前回の日記(id:tinuyama:20050910)で玄史生さんと浦木裕さんに教へていただいた例の記事を読んだ。

呆れた。現在は忠烈祠*1となつてゐる桃園神社を使つて商売をしようといふことらしい。
この記事は、桃園県の忠烈祠が「桃園県神社文化館」として生まれ変はる計画があると報じ、桃園県政府の意向として以下のやうな点を挙げてゐる。

  • 忠烈祠がある虎頭山に桜並木を造る
  • 日本料理店街を建設する
  • 文化館内で特製の御守りを販売する*2
  • 日本の祭りを開催し、伝統的な日本の味はひを演出する

何といふか……。開いた口が塞がらない。浦木裕さん(id:kuonkizuna)によると、これらは事実と異なるさうなのだが、記事中では桃園県副県長の言葉として引用されてゐる。

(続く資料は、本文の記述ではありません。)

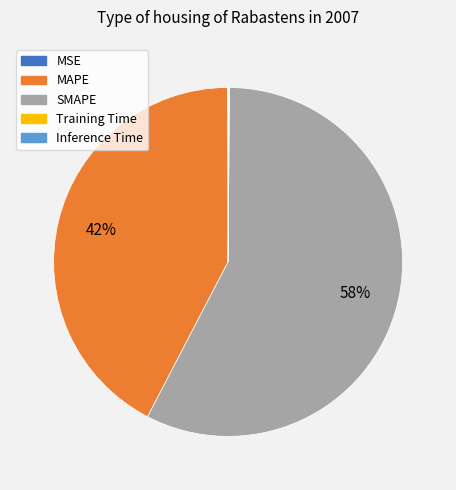

Is it true that SMAPE is 48% of the pie?

False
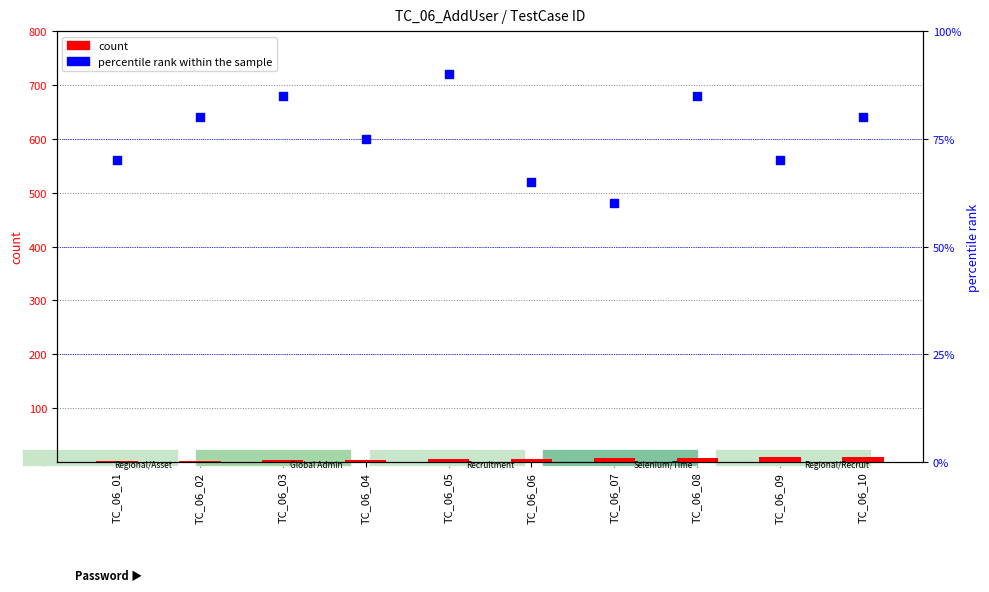

What are all the series names shown in the legend?

count, percentile rank within the sample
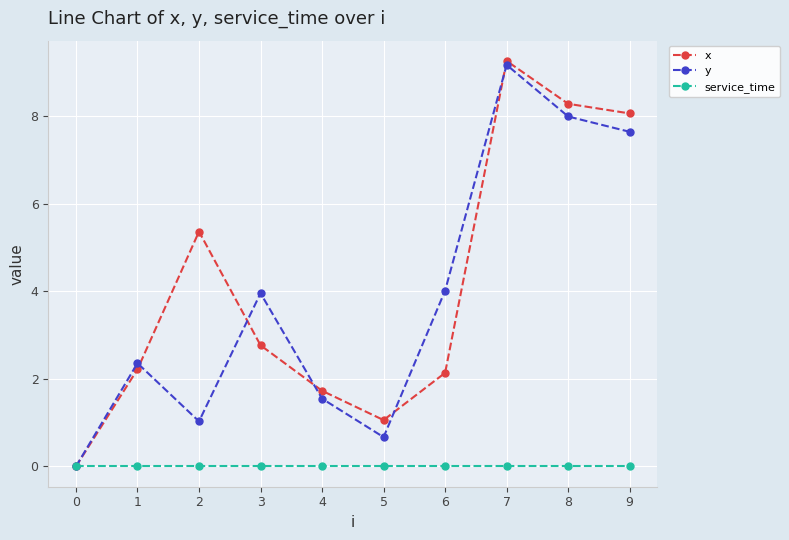

Which series has the largest total across all categories?

x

副県長氏の個人的な見解に過ぎないものを記者が記事にしてしまつたのか。
この副県長氏は「(元・桃園神社の建物は日本国外の最大のものであるのだから、)日本風にして何か問題あるの?」と言い放つてゐる。また「平安、進学、恋愛の御守りを販売しませう。台湾でしか買へない日本の御守りですよ」ださうだ。こんなことをして人が集まるとでも本気で思つてゐるのか。いくら何でも台湾の人を舐めてないか。それに、祭りつて、一体誰が何のためにやるんだらう?
また、神社が建設される前の段階で、日本人によつて台湾各地の寺廟が数多く壊されたり焼却されたりした歴史をこの副県長氏はご存知ないのでせうか。

寺廟だけではない。総督府は、各家庭でも台湾人が祖先の位牌を祀っている霊壇に神棚をおかせ、天照大神を祀らせるために祖先の位牌を取り除くことまでも強制した。それはあまりにもひどすぎるということで、この宗教問題は日本の国会でも取り上げられた。
日本統治下 台湾の「皇民化」教育―私は十五歳で「学徒兵」となった

かういつた歴史を全くなかつたかのやうに、元・桃園神社を「日本風」観光地にしようとする神経を疑ふ。
しかも、戦後は忠烈祠として存在してきたもの。退役軍人会からの抗議は当然だと思ふ。今回修復作業が行はれるさうなのだが、それは純粋にこの建物を資料として残すためのものであつてほしいと思ふ。余計なものは要らない。この建物に何を見るかは、見る人、それぞれの目にゆだねてほしい。

*1:戦歿した人の御霊をまつる祠

*2:御守りは「買ふ」ものではなく、頂くものだと聞いたことがあるのですが、どうなのでせう。まあ、日本でも普通に売つてますが(笑)。